Celui qui osait rompre ce serment, encourait les plus grandes peines ; souvent même il était mis hors la loi, car ce crime ne contenait pas moins une offense publique qu’une offense particulière : c’était un mépris de la loi elle-même.

Le droit de vengeance étant ainsi régularisé, le pouvoir devait intervenir pour assurer l’exécution des institutions nouvelles. Cette intervention se traduisit par une indemnité accessoire au wergeld, désignée dans les lois barbares sous le nom de fredum, et que le coupable devait payer au pouvoir comme prix de sa protection.

Toutefois, c’était l’offensé qui devait en faire l’avance, sauf son recours contre l’auteur du délit. Ainsi, nous trouvons dans la loi des Ripuaires, que la partie qui avait obtenu gain de cause, devait recevoir le fredum et le porter au fisc, pour que la paix fût éternelle entre les Ripuaires.

Le fredum (du mot allemand frede paix), était donc la récompense de la protection accordée contre le droit de vengeance, et comme le dit fort bien Montesquieu, la justice se rendait pour protéger le criminel contre celui qu’il avait offensé. C’est ainsi que nous trouvons la première trace de l’intervention régulière du pouvoir public, dans la répression des crimes du droit commun.

Chez les Francs-Saliens , le fredum était du tiers de la composition tout entière ; chez les Lombards, de la moitié. C’est ce fredum qui plus tard, prenant le caractère d’une vraie peine, devint l’amende.

Il appartenait aux chefs des Justices locales, et ceux-ci avaient le droit de veiller à ce que des transactions n’intervinssent pas en secret à leur détriment.

La grandeur du fredum était proportionnée à la grandeur de la protection. Ainsi le fredum pour la protection du roi était plus important que celui accordé pour la protection du comte et des autres juges.

A l’origine, l’échelle de la composition était fort modérée. Cela devait être chez des peuples pauvres dont les ressources consistaient principalement en bétail, en armes et en chevaux. Mais peu à peu les compositions suivirent le progrès de la fortune publique, et l’on vit, chez les Lombards, la richesse s’étant développée, le niveau de la composition s’élever aussi.

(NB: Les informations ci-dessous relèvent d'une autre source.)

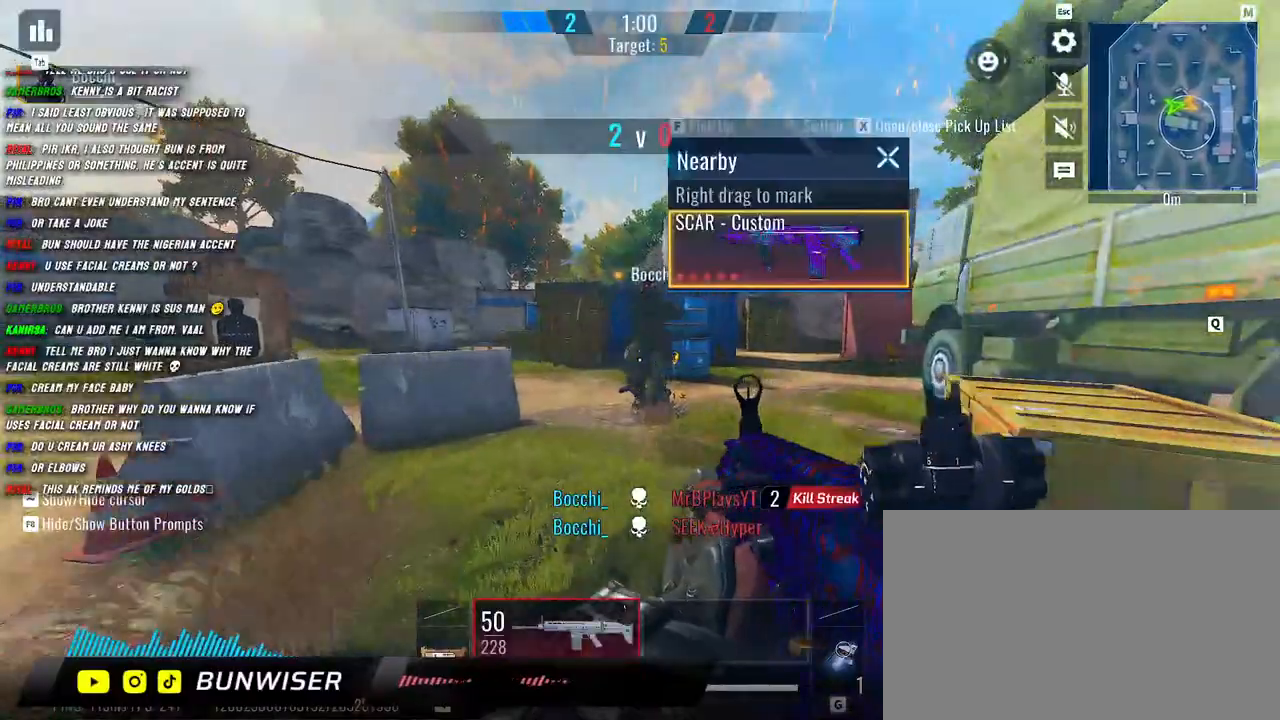
{"keys": ["shift", "w"], "mouse": [], "events": []}
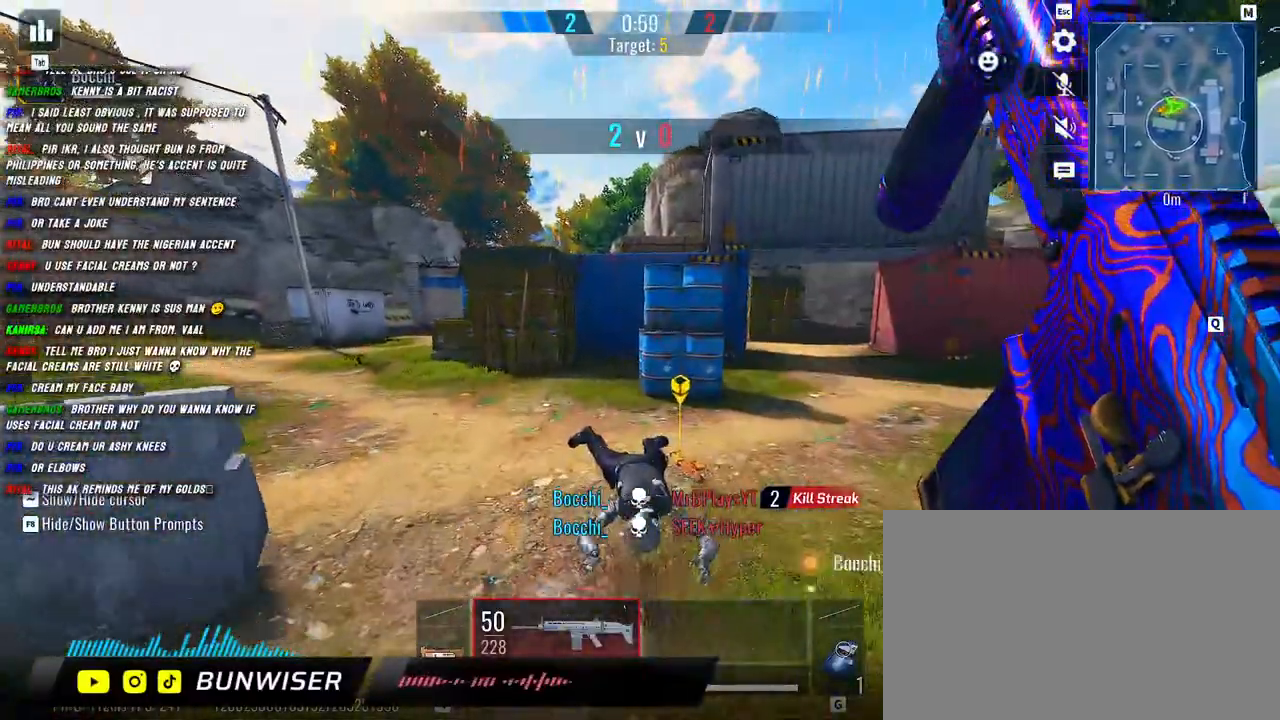
{"keys": ["a", "shift", "w"], "mouse": [], "events": [[84, "a", "down"]]}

Le taux de la composition variait suivant la nationalité, le sexe ou la qualité de l’offensé. Ainsi, le meurtre d’un Franc était taxé 200 sous d’or ; celui d’un Romain à 100 sous d’or seulement. Le meurtre d’un esclave ne donnait lieu à aucune autre composition que celle accordée au maître à titre d’indemnité et proportionnelle à la valeur de l’esclave. Les nobles Francs avaient une valeur spéciale, ainsi que les antrustions ou leudes du roi, dont le meurtre donnait lieu à une composition triple de celle d’un particulier. Le prix de la composition, pour un évêque, était fixé à 900 sous d’or. Du reste, la mesure de l’indemnité pour les membres du clergé, variait suivant la dignité, sans tenir compte de l’origine nationale ; ce qui prouve bien la supériorité du clerc sur le laïc. Le sexe lui-même jouait un rôle important dans le tarif de la composition.

On trouve également des compositions pour les actes involontaires, et la loi des Lombards en fournit notamment de nombreux exemples. Mais l’autorité, dans ce cas , ne pouvait exiger le fredum. Un acte involontaire, en effet, ne donne pas un droit de vengeance ; il n’y a pas d’offensé, et là où il n’y a point de vengeance à redouter, là il ne saurait y avoir de droit de protection contre elle.

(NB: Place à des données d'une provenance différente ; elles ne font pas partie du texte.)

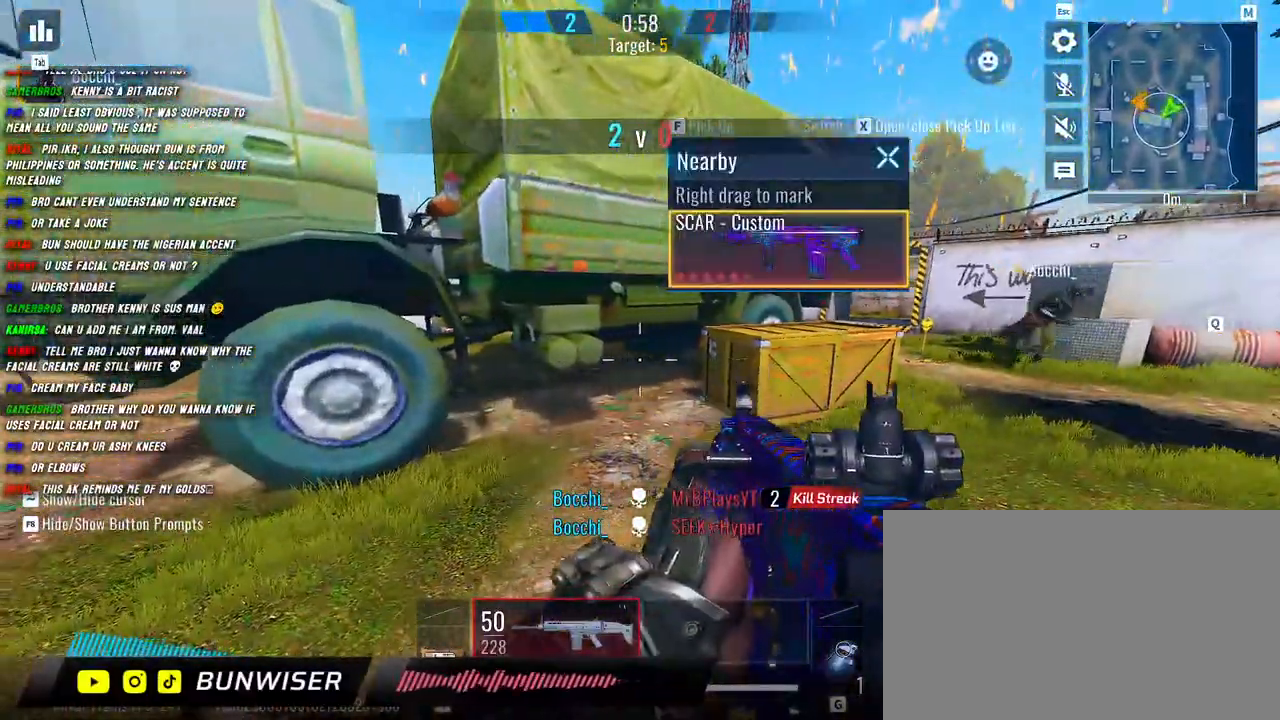
{"keys": [], "mouse": [], "events": [[100, "d", "up"], [134, "a", "down"], [234, "d", "down"], [267, "a", "up"], [350, "d", "up"]]}
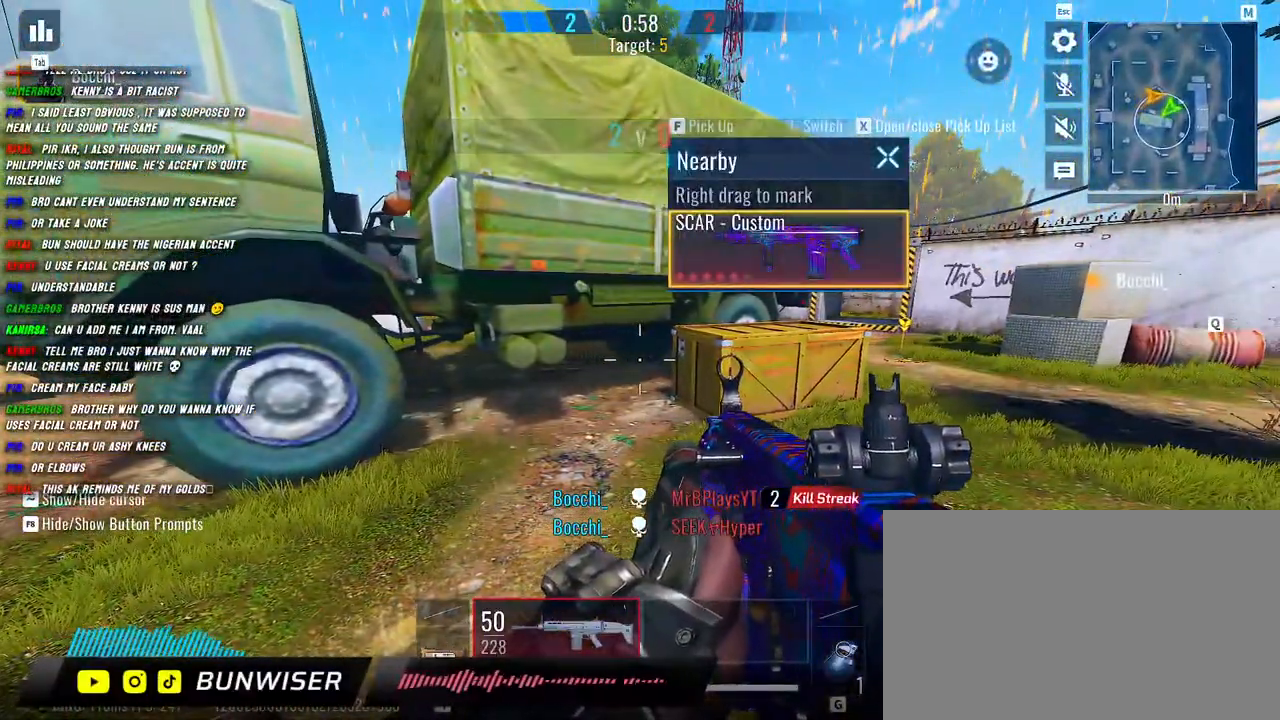
{"keys": [], "mouse": [], "events": []}
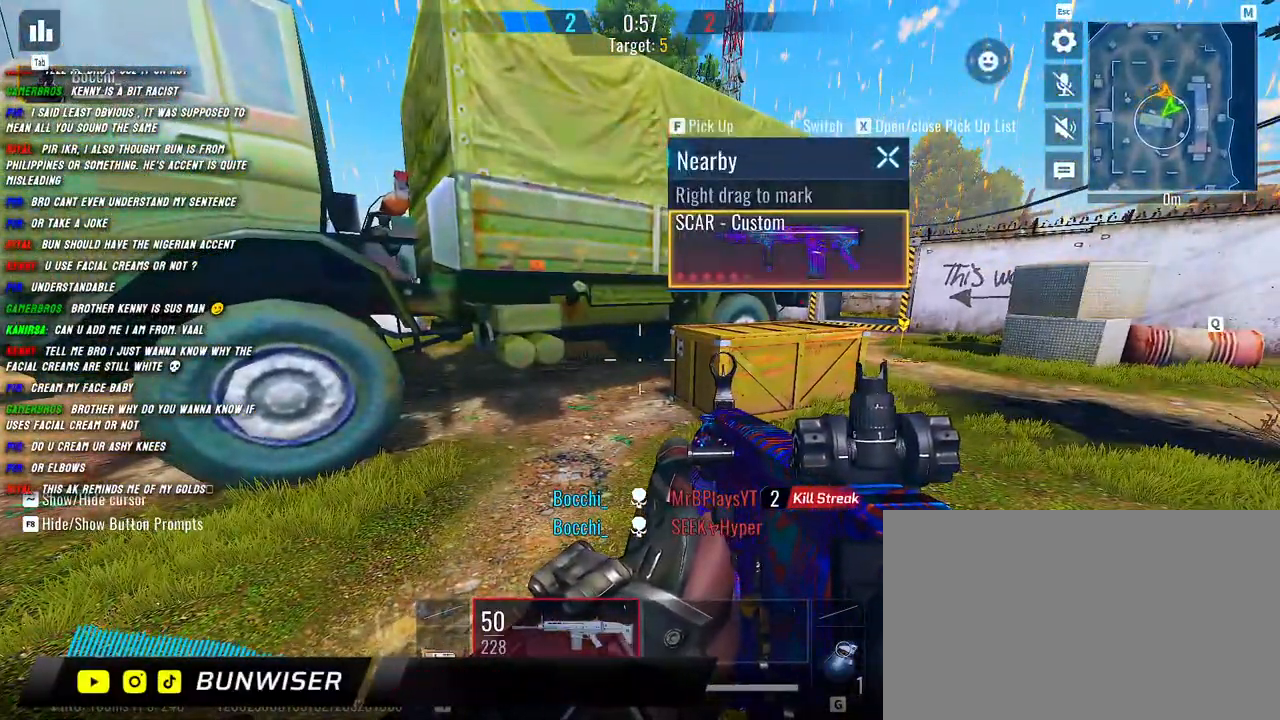
{"keys": [], "mouse": [], "events": []}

Tout était donc, chez ces hordes en apparence grossières, minutieusement prévu et tarifé, et ce n’est pas là un des côtés les moins intéressants de la civilisation germanique.

En résumé, nous ne trouvons pas encore, dans ces législations barbares, l’action publique réglée et mise en mouvement. Bien plus, nous n’y rencontrons même pas l’accusation publique qui avait pris au contraire un si grand développement à Rome comme chez les Athéniens. Cela n’a rien d’ailleurs qui doive nous étonner. L’accusation publique. ne pouvait s’harmoniser en effet avec les principes de la législation barbare, où les crimes, plutôt réparés que punis, ne touchaient en général que les parties lésées. Enfin, comme aux derniers jours de l’Empire romain et pour les mêmes causes (l’impuissance et l’inaction des parties privées), nous voyons apparaître confusément la poursuite d’office, à laquelle le pouvoir se trouve intéressé par l’institution du fredum, mais surtout du bannum , amende fixe de 60 sous d’or, prononcée au profit du roi dans certaines circonstances particulières.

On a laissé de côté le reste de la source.